Nicols war offensichtlich unzufrieden. »Na schön. Was ist so verdammt dringend, dass er hier angeflogen kommen musste?«
Mann, er war tatsächlich gut. Zog den logischen Schluss, dass nur ein Notfall Asher hergebracht haben konnte.

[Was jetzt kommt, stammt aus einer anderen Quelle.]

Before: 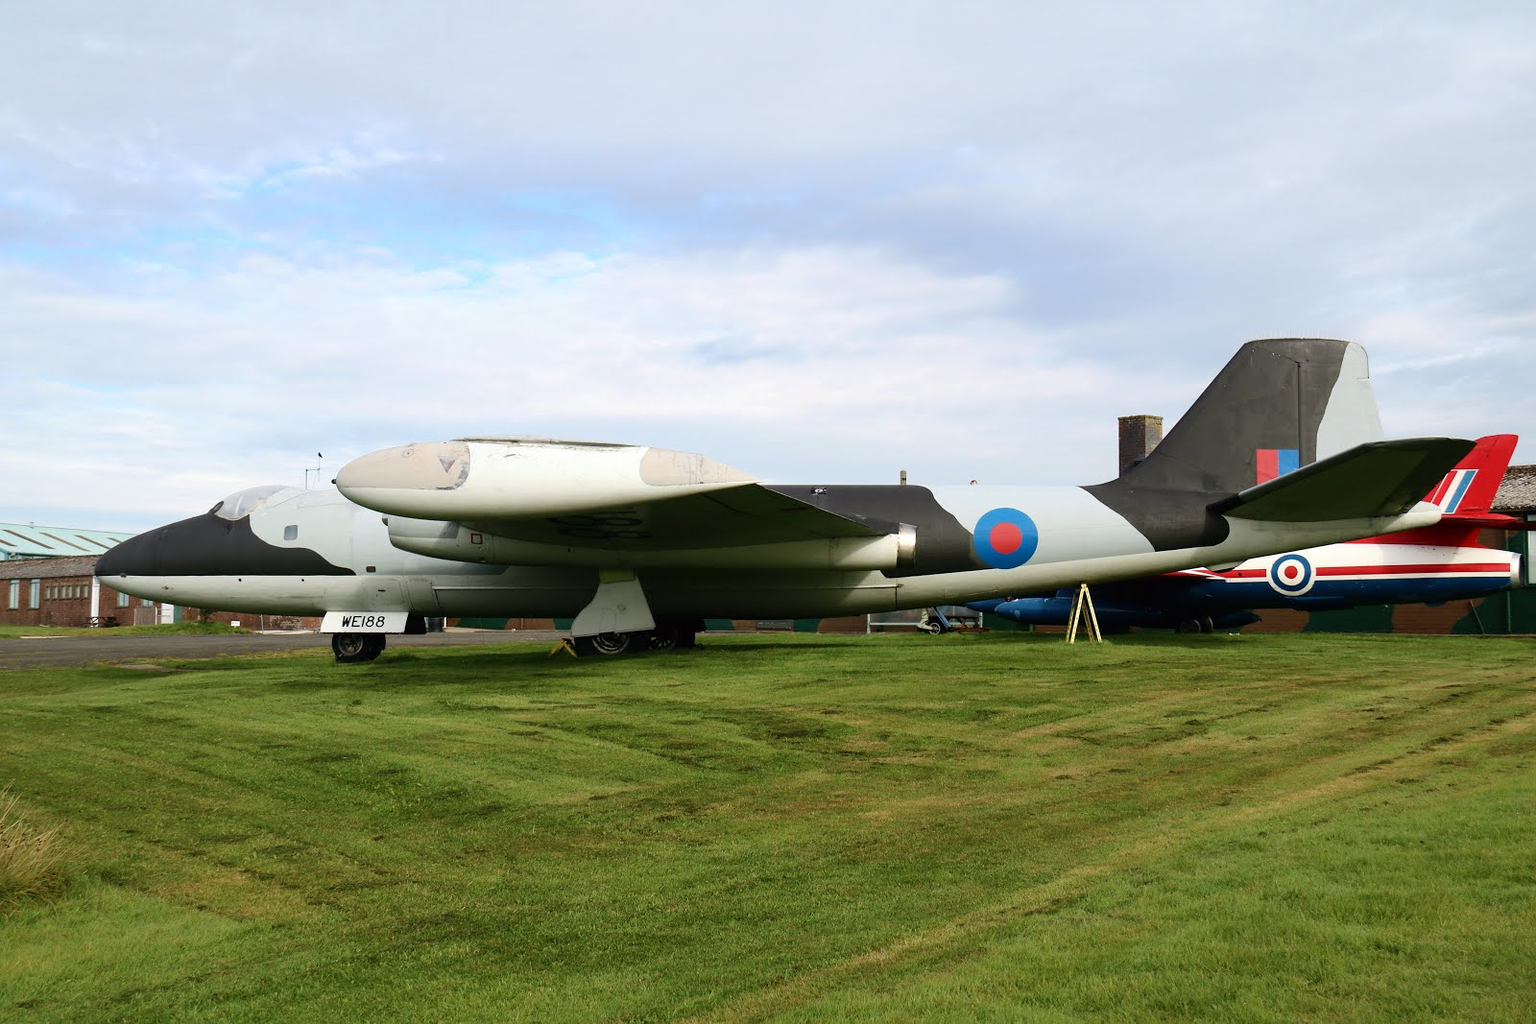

Sein Blick huschte erneut nach oben, dann zurück zu meinem Gesicht. »Auf die Art kann man leicht erschossen werden, Mr …«
»Asher«, antwortete ich.
»Sie habe ich nicht gefragt, Ms Blake, sondern ihn.«
»Ich heiße Asher«, sagte er mit einer Stimme, die wie eine Liebkosung klang. Er setzte seine Vampirkräfte ein, um sich sympathischer zu machen. Wenn Nicols das mitkriegte, ginge der Schuss nach hinten los. Aber ich konnte keine Reaktion entdecken.
»Was ist los, Mr Asher?«
»Nur Asher«, korrigierte er. Seine Stimme glitt mir beruhigend über die Haut. Ich hatte eine gewisse Widerstandsfähigkeit dagegen, aber Nicols nicht.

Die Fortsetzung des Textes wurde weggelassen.